We've got our first glimpse of the D.C. area's most popular new resident.

When the Smithsonian National Zoo's giant panda Mei Xiang left the den Sunday to eat some bamboo, the panda team was able to retrieve her 3-week-old cub for its first neonatal exam.

During the quick checkup, keepers weighed the active and responsive newborn. It tips the scales at 634.8 grams—just under 1.5 pounds, the zoo said in a news release.

"We are encouraged to see that our young panda appears to be healthy and vibrant," the zoo said. 

At a glance, the cub’s wispy fur is growing in nicely. Its bright, pink skin still shows in spots on its muzzle, the top of its head, upper back and tail. In another few weeks, its eyes and ear canals will begin to open.

This time around, Mei Xiang only left the den for a few moments, and the team did not want to upset her by handling the cub longer than necessary. When Mei Xiang routinely leaves the den for longer periods of time, opportunities to perform more thorough health checks will arise. During a typical cub exam, the panda team charts the cub’s growth by obtaining its weight and measurements.
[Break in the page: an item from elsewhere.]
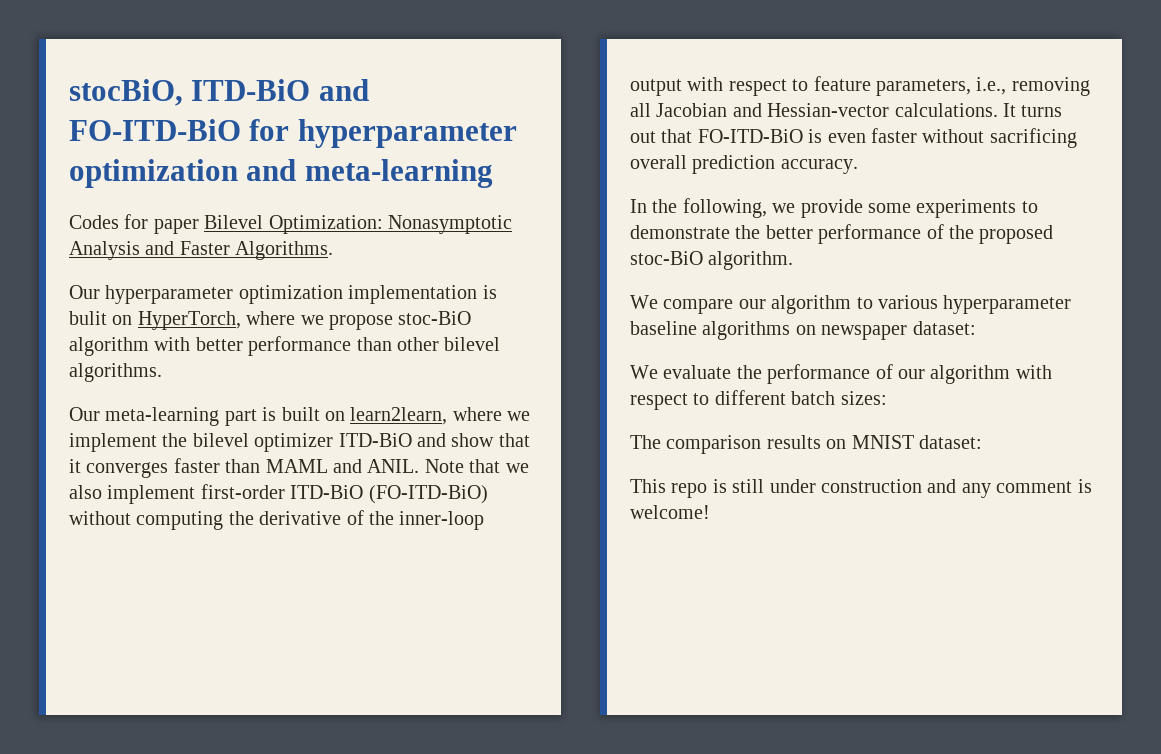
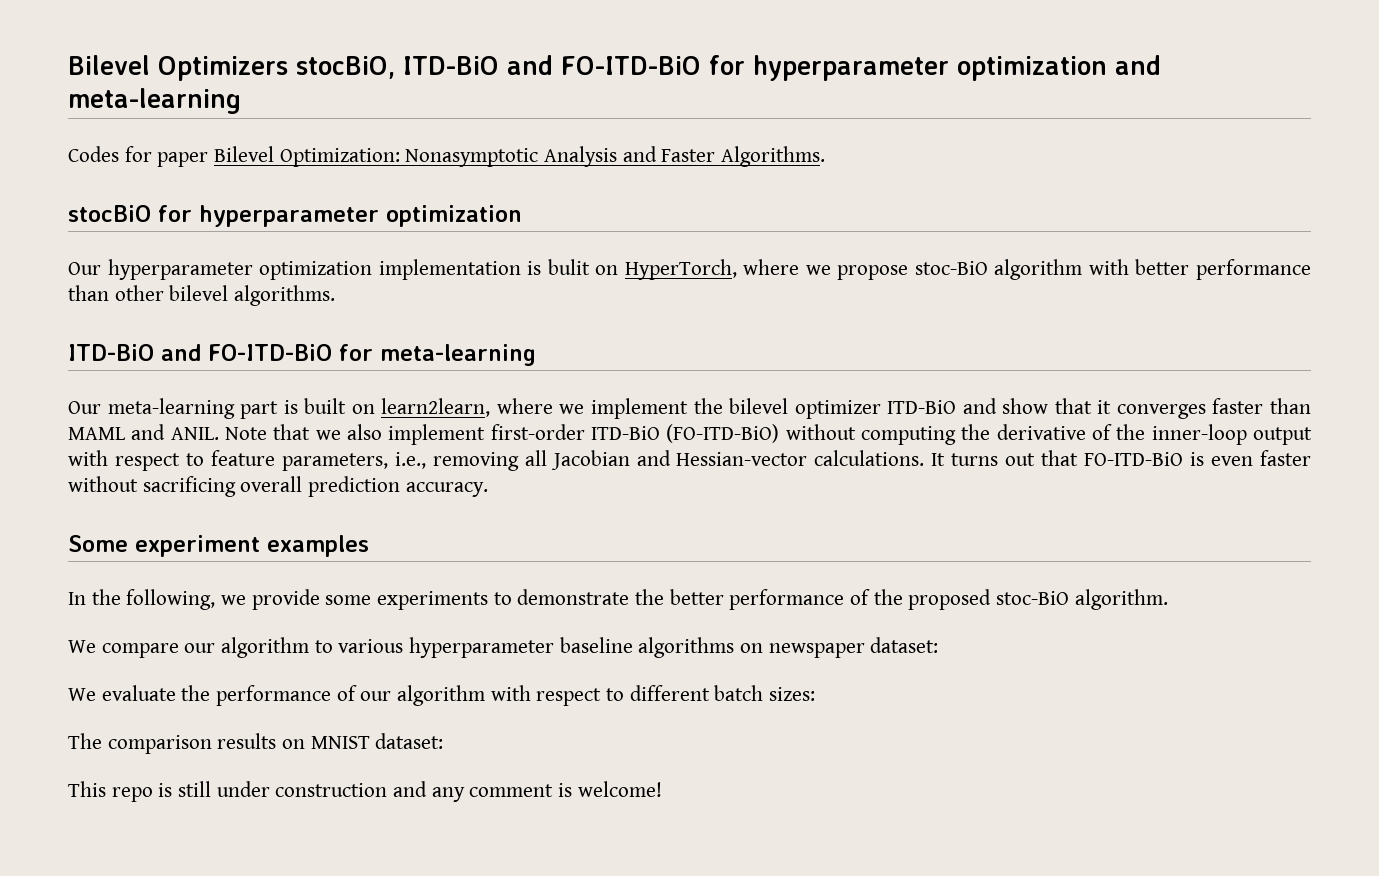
(69, 92) none -> [68,55,288,81] Bilevel Optimizers
(334, 250) none -> [68,205,522,227] // stocBiO for hyperparameter optimization
(162, 372) none -> [68,344,536,366] // ITD-BiO and FO-ITD-BiO for meta-learning
(858, 166) none -> [68,535,369,557] // Some experiment examples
In the near future, the zoo’s veterinary team will join us to perform a full medical exam on the cub.

"We also hope to take a cheek swab soon, which will enable our Center for Conservation Genomics scientists to confirm the cub’s sex via DNA analysis. Outwardly, cubs appear similar at birth, so this is the most accurate way to determine whether we have a male or female," the zoo said.

On Monday, Mei Xiang left the den twice to eat. The first time, she snacked on some leaf eater biscuits, one of her favorite treats. Later, she stepped out to eat some bamboo, then returned to the den to care for her cub.